With a nervous exaggeration of solicitude Hilda sprang to the gas-jet. Suddenly she was drenched in the most desolating sadness. She could not bear to look at Miss Gailey; and further, Miss Gailey seemed unreal to her, not an actual woman, but an abstract figure of sorrow that fancy had created. A few minutes previously Hilda had been taking pride in the tact and the enterprise of George Cannon, who possessed a mysterious gift of finding an opportunity for everybody who needed it. He had set Hilda on her feet; and he was doing the same for his half-sister, and with such skilful diplomacy that Miss Gailey was able to pretend to herself and to others that George Cannon, and not Sarah Gailey, was the obliged person. But now Hilda saw Sarah Gailey afraid to go to London, and George Cannon pushing her forward with all the ruthless strength of his enterprising spirit. And the sight was extraordinarily, incomprehensibly tragic. Sarah Gailey’s timorous glance seemed to be saying: “I am terrified to go. It isn’t beyond my strength — it’s beyond my spirit. But I shall have to go, and I shall have to seem glad to go. And nobody can save me!”
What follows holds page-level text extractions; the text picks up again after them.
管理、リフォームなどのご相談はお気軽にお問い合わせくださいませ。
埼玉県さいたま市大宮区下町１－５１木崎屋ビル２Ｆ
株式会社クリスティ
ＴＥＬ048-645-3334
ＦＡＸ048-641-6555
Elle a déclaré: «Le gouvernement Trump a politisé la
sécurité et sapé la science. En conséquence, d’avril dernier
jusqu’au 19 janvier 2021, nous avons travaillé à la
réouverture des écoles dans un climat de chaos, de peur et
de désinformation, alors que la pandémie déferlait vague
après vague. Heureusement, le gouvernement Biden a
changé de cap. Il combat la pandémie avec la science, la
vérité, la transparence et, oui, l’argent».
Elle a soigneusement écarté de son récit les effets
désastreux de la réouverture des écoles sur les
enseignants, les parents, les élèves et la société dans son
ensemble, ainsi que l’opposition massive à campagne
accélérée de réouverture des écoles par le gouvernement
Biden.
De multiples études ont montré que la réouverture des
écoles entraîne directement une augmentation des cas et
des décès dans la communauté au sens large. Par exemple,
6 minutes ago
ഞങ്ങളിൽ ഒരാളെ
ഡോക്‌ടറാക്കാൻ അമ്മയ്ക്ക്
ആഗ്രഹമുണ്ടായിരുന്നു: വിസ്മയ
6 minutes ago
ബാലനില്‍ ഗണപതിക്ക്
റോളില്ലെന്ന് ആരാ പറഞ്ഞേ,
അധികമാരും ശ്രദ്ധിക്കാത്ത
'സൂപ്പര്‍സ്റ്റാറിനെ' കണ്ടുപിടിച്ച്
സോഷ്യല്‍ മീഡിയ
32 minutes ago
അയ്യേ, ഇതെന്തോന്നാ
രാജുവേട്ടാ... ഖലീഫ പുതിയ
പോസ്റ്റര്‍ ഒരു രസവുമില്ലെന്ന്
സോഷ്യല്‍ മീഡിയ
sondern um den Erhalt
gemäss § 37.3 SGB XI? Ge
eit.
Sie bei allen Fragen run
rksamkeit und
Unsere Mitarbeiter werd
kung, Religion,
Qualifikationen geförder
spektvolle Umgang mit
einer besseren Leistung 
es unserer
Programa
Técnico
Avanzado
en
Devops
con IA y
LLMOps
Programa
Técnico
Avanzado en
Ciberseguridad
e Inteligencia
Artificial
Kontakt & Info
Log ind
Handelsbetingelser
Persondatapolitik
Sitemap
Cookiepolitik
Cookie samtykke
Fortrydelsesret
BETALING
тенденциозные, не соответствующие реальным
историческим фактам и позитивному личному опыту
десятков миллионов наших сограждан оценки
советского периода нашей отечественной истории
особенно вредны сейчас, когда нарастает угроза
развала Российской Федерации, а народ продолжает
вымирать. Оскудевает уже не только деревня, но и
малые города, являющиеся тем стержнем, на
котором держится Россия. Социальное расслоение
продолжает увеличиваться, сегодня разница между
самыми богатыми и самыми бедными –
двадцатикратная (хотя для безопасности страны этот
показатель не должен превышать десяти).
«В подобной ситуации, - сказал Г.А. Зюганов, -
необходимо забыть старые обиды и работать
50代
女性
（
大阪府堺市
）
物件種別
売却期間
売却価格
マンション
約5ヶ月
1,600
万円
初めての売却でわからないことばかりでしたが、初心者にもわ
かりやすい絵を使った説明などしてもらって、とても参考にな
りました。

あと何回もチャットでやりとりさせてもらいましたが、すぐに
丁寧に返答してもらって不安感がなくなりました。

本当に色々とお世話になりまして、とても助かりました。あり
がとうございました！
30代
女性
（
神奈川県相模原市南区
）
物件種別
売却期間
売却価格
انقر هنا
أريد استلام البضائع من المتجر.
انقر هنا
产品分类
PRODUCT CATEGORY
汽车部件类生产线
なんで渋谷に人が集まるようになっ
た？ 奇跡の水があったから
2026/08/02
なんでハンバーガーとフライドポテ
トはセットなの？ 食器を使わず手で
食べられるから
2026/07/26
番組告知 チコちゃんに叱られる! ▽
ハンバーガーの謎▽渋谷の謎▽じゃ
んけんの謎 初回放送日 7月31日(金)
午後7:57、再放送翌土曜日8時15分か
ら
And Miss Gailey’s excellent silk dress, and her fine apron, and her primness and dignified manners, and her superb pretence of being undamaged struck Hilda as intolerably pathetic — so that she was obliged to look away lest she might weep at the sight of that pathos. Yes, it was a fact that she could not bear to look! Nor could she bear to let her imagination roam into Miss Gailey’s immediate past! She said to herself: “Only yesterday morning perhaps she didn’t know where her next meal was coming from. He must have managed somehow to give her some money. Only yesterday morning perhaps she didn’t know where her next meal — If I say that to myself once more I shall burst out crying!” She balanced her spoon on her teacup and let it fall.
“Now, Miss Fidgety!” her mother commented, with good humour. And then they all heard a knock at the front door.
“Will Florrie have heard it?” Mrs. Lessways asked nervously. What she meant was: “Who on earth can this be?” But such questions cannot be put in the presence of a newly reconciled old friend. It was necessary to behave as though knocks at the front door were a regular accompaniment of tea.